The Atlas of Coordination
Resilience

Pattern 19: Emergence Patterns

Overview

Coordination structures produce system-level behaviors through repeated local interactions rather than through centralized specification alone. Aggregate patterns arise from how actors interact over time.

Coordination may be shaped by formal design or develop through locally repeated practices. Changes may propagate through central directives or spread through networks of interaction. System outcomes may align with formal intent or stabilize through locally generated behavior independent of design.
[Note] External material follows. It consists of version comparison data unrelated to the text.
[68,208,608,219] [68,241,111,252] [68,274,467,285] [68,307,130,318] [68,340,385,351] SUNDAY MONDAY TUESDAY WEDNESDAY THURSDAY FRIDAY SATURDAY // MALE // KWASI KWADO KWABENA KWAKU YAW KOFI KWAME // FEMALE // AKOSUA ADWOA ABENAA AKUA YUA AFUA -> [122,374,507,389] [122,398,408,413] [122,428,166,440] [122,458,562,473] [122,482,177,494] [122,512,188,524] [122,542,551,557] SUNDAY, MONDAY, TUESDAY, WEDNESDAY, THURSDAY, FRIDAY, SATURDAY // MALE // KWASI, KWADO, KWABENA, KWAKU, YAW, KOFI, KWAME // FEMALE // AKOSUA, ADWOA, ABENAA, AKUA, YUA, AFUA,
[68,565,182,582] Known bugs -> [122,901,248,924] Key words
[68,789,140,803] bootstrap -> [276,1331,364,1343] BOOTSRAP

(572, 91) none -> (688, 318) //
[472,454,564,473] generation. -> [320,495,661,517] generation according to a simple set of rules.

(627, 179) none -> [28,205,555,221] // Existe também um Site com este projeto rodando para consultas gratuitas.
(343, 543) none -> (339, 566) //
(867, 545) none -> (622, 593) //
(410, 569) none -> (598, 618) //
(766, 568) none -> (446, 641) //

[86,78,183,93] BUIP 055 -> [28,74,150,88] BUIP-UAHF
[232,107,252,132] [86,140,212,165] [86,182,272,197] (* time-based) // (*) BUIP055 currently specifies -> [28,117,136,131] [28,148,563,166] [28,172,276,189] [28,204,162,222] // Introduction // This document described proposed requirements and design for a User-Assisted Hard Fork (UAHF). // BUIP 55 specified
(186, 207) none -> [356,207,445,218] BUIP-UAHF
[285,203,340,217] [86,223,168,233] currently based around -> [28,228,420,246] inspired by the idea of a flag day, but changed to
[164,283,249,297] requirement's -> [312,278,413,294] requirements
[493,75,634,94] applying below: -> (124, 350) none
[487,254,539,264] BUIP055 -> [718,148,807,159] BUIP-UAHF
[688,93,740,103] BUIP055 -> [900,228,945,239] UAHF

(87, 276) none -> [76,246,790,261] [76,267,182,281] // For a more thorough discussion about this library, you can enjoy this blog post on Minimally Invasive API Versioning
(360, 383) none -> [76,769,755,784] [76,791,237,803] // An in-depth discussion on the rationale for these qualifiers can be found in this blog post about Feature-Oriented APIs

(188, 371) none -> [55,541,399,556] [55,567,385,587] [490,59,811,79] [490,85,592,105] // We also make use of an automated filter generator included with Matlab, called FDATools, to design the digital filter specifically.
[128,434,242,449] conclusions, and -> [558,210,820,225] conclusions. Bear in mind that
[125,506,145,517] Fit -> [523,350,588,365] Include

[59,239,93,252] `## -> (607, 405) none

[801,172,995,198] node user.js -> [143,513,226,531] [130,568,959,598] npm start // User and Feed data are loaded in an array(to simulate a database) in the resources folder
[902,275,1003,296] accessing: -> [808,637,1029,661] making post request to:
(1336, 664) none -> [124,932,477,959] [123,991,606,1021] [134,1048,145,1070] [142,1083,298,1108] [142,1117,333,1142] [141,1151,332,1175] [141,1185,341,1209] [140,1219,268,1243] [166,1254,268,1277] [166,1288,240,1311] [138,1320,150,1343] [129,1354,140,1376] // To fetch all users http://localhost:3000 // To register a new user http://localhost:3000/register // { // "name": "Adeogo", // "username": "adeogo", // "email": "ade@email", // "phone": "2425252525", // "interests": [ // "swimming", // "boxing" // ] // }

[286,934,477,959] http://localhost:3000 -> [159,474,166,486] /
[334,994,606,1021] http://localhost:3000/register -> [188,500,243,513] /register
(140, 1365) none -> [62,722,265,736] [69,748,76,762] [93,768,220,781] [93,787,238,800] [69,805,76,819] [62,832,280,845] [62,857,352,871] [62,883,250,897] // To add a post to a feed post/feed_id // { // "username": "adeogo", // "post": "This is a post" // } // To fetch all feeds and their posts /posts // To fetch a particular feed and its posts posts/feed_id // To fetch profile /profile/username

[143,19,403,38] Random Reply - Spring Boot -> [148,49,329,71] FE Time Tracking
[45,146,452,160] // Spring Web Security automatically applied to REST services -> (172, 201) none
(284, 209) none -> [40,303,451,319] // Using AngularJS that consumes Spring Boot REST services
These structural features appear where actors interact repeatedly—during routine operations, organizational change, network growth, and periods of adaptation pressure.

Observable Manifestations

System-level behaviors lacking corresponding formal design

Central directives producing outcomes differing from stated intent

Local practice changes spreading without formal propagation

Coordination quality varying across similarly structured units

Behavioral patterns stabilizing without central authorization

Small local changes producing disproportionate system effects

Mandated changes encountering persistent local patterns

Network connectivity shaping pattern spread speed and reach

Local variation or experimentation being suppressed

Coordination stabilizing without ongoing central direction

Structural Conditions

Repeated interactions among multiple actors

Network connectivity linking actors with varying density

Local rules, norms, or practices shaping interaction

Feedback connecting local actions to system state

Time horizons allowing patterns to form and stabilize

Tolerance for local variation within the system

Authority with limited ability to enforce uniform behavior

Information flow enabling observation of local practices

Boundaries

Not about individual creativity or innovation capacity

Not isolating this pattern from overlapping dynamics

Not implying loss of control or organizational dysfunction

Not explaining why specific emergent structures exist

Not evaluating optimal levels of central control

Not determining appropriateness for specific coordination needs

Common Misattributions

Attributed to lack of control when patterns emerge locally

Attributed to non-compliance when directives conflict locally

Attributed to design failure when outcomes diverge

Attributed to randomness when local rules remain consistent

Attributed to communication gaps when practices evolve

Attributed to resistance when mandates encounter stabilization

Attributed to innovation when spread follows network structure

The presence of this pattern does not imply poor planning or required change. It describes observable emergent coordination structures that exist across many functional and successful organizations. Both designed and emergent coordination approaches persist in different contexts for structural reasons.